### ACTION ITEM
Below you will find a set of lines. Repeat them all exactly.

### AVAILABLE RECORDS
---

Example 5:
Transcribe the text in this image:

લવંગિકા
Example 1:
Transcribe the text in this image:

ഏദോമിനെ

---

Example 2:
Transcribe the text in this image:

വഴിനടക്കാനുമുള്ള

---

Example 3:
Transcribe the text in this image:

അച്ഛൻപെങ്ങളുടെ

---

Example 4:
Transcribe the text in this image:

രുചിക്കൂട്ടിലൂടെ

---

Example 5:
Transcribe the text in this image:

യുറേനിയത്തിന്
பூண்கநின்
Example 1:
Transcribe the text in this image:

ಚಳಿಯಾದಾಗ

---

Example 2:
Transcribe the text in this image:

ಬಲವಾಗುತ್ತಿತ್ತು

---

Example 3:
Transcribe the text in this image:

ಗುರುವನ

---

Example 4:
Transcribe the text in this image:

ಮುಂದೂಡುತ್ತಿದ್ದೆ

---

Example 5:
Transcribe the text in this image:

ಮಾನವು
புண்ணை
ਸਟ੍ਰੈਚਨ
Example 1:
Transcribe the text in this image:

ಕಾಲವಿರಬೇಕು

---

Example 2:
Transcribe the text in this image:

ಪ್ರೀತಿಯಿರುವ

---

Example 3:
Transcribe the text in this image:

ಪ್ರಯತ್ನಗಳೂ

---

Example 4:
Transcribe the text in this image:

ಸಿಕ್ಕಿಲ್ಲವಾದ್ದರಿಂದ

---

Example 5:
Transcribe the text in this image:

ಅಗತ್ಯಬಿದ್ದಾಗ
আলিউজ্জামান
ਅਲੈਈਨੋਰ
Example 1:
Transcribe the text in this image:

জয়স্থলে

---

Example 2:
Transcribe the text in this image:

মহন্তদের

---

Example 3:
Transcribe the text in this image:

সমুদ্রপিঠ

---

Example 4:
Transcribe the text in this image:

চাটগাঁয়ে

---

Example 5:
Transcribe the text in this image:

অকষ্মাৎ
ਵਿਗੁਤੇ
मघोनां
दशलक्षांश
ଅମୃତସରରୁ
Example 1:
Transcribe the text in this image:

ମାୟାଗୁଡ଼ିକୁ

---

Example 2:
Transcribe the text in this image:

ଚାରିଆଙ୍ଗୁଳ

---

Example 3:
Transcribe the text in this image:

### ANSWER TO THIS EXERCISE
---

Example 5:
Transcribe the text in this image:

લવંગિકા
Example 1:
Transcribe the text in this image:

ഏദോമിനെ

---

Example 2:
Transcribe the text in this image:

വഴിനടക്കാനുമുള്ള

---

Example 3:
Transcribe the text in this image:

അച്ഛൻപെങ്ങളുടെ

---

Example 4:
Transcribe the text in this image:

രുചിക്കൂട്ടിലൂടെ

---

Example 5:
Transcribe the text in this image:

യുറേനിയത്തിന്
பூண்கநின்
Example 1:
Transcribe the text in this image:

ಚಳಿಯಾದಾಗ

---

Example 2:
Transcribe the text in this image:

ಬಲವಾಗುತ್ತಿತ್ತು

---

Example 3:
Transcribe the text in this image:

ಗುರುವನ

---

Example 4:
Transcribe the text in this image:

ಮುಂದೂಡುತ್ತಿದ್ದೆ

---

Example 5:
Transcribe the text in this image:

ಮಾನವು
புண்ணை
ਸਟ੍ਰੈਚਨ
Example 1:
Transcribe the text in this image:

ಕಾಲವಿರಬೇಕು

---

Example 2:
Transcribe the text in this image:

ಪ್ರೀತಿಯಿರುವ

---

Example 3:
Transcribe the text in this image:

ಪ್ರಯತ್ನಗಳೂ

---

Example 4:
Transcribe the text in this image:

ಸಿಕ್ಕಿಲ್ಲವಾದ್ದರಿಂದ

---

Example 5:
Transcribe the text in this image:

ಅಗತ್ಯಬಿದ್ದಾಗ
আলিউজ্জামান
ਅਲੈਈਨੋਰ
Example 1:
Transcribe the text in this image:

জয়স্থলে

---

Example 2:
Transcribe the text in this image:

মহন্তদের

---

Example 3:
Transcribe the text in this image:

সমুদ্রপিঠ

---

Example 4:
Transcribe the text in this image:

চাটগাঁয়ে

---

Example 5:
Transcribe the text in this image:

অকষ্মাৎ
ਵਿਗੁਤੇ
मघोनां
दशलक्षांश
ଅମୃତସରରୁ
Example 1:
Transcribe the text in this image:

ମାୟାଗୁଡ଼ିକୁ

---

Example 2:
Transcribe the text in this image:

ଚାରିଆଙ୍ଗୁଳ

---

Example 3:
Transcribe the text in this image:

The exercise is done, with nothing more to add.